Two decades ago, it was impossible to predict, but the friendship between two high school students, Premro Smith and Marlon Jermaine Goodwin, eventually spawned more than a half-dozen gold-record awards for albums such as Comin’ Out Hard, On the Outside Looking In, and On Top of the World, which were replete with the keyboard loops, live instrumentation, and on-point samples that put Memphis on the national rap map.

“We both grew up in Orange Mound, just dealing with regular inner-city life,” Smith, aka 8Ball, says of his relationship with his creative partner, MJG. “It was the ’80s, when busing was going on, and we both got sent out to Ridgeway Junior High, then we attended Middle College High School together. We met in 7th grade, and after kicking it in the classroom, we found out that we lived around the block from each other, so we started hanging out from that point on.”

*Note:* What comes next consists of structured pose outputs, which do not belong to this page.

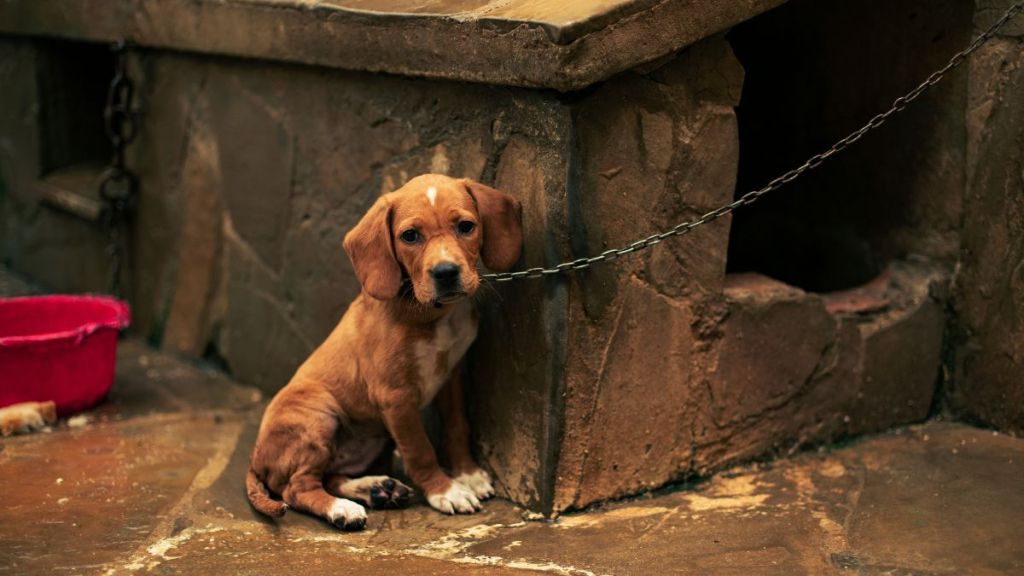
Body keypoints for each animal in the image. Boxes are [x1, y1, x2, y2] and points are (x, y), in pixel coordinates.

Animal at [245, 172, 520, 528]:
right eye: (410, 236)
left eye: (466, 227)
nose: (446, 273)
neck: (429, 313)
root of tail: (256, 457)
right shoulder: (396, 397)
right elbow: (420, 449)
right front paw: (446, 491)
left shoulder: (451, 377)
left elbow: (457, 426)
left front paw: (467, 473)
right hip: (318, 414)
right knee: (298, 487)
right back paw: (342, 508)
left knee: (331, 475)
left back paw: (377, 489)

After a stint in Houston, 8Ball & MJG landed a deal with P Diddy’s Bad Boy label (“a lot of people wanted to sign us — we actually signed him,” boasts 8Ball), releasing the Living Legends album in 2004 and recording a bevy of street hits such as “Don’t Make,” “Buck Bounce,” and “You Don’t Want Drama.”

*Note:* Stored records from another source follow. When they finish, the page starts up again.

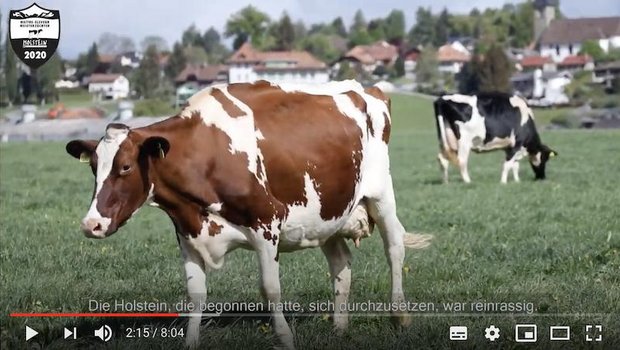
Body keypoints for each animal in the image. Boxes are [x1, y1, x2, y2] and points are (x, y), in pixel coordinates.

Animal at [65, 80, 428, 348]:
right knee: (341, 264)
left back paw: (400, 317)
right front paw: (190, 343)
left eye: (126, 167)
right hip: (327, 213)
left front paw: (285, 339)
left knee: (394, 248)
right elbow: (195, 293)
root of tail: (366, 88)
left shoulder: (268, 223)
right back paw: (339, 329)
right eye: (94, 167)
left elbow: (269, 288)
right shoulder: (188, 232)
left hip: (381, 194)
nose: (90, 224)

Early next year, Ridin’ High, the duo’s long-awaited follow-up to Living Legends, is scheduled to drop.

In the meantime, fans can sate their appetites with Light Up the Bomb, 8Ball’s third legitimate solo effort (augmented with mix tapes, remixes, and a mish-mash of recycled material, his solo count goes up to 10), which was released on his own label, 8 Ways Entertainment, earlier this month.

While 1997’s 26-song epic Lost — the cover of which features the space-obsessed MC leaning on his Chevy, surrounded by a flock of dodo birds, the space shuttle crashing into the pyramids behind him — was a funky party album, and 2001’s Almost Famous was a stripped-down autobiographical work. Light Up the Bomb effortlessly melds the two, blending thugged-out good-time grooves (“Swervin’,” “Time2hitdaclub”) and an appreciation for the ladies (“Sitback,” “Yo Bitch”) with slow jams such as “This Ain’t That,” the hallucinogenic-influenced “Purple Stuff,” and amped-up, testosterone-raising gangsta tunes such as “Clear It Out” and “Da Fight.”

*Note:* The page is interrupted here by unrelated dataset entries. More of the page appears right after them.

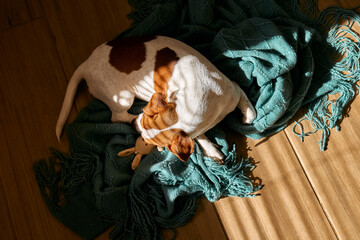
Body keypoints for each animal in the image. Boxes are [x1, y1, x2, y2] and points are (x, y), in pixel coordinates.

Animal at [55, 35, 256, 163]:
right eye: (144, 114)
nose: (134, 126)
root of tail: (86, 64)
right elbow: (200, 136)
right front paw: (211, 150)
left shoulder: (233, 89)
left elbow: (248, 108)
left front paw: (248, 114)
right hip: (124, 98)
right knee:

“Anotha Level” and “The Greatest,” which features New Orleans king Juvenile on a verse, and “Light Up the Bomb” present the more introspective side of the loquacious 8Ball, who namechecks everyone from John Lennon to local Cadillac dealer Bud Davis, using the lyrics to explore his feelings about his newfound financial stability, his relationship with his hometown, and his future in the rap biz.

“Barney Phife” is a hilarious skit that turns into unexpected social commentary: “You look like one of them rappers. You got on all this jewelry. You’re ridin’ [in] this nice car. You boys are known to have that shit on you,” notes a redneck cop, insinuating that because he’s a black man, 8Ball must be packing guns and drugs. “Alright, boy, everything seems to be alright with you. You’d better watch yourself out here though, boy — I’m gonna keep an eye on you,” the cop warns, as the track fades out.

Montana Trax, who released his own album, The Boy Somethin’ Great on 8 Ways earlier this year, produced the majority of tracks on Light Up the Bomb. Cutting songs at Ball-N-G Studios here in Memphis, at Atlanta’s Hit City Studios, and on the fly on Juvenile’s tour bus, 8Ball and Trax showcase the same diversity employed on the upcoming Ridin’ High, which was recorded in Miami, Atlanta, and Memphis.

As an already established MC, 8Ball can also afford to give verses to up-and-comers like Mac E, Loco, Dirt Bag, Devius, and Big Gipp. And, although this is a solo record, his partner MJG shows up on a few songs, including the jubilant opener “M Gang,” a celebratory South Memphis anthem.

“We just work good together,” says MJG. “We were friends first, and the friendship has outweighed everything. We’ve known each other for so long that our collaborations come naturally. We come up with a title and a concept, then we start writing, but we don’t sit down and compare things line-to-line. We’re just so much alike that as long as we’ve got the subject down, it sounds as if we’re writing together.”

“Music is my life,” says 8Ball. “I want to take it to the next level and do all I can.”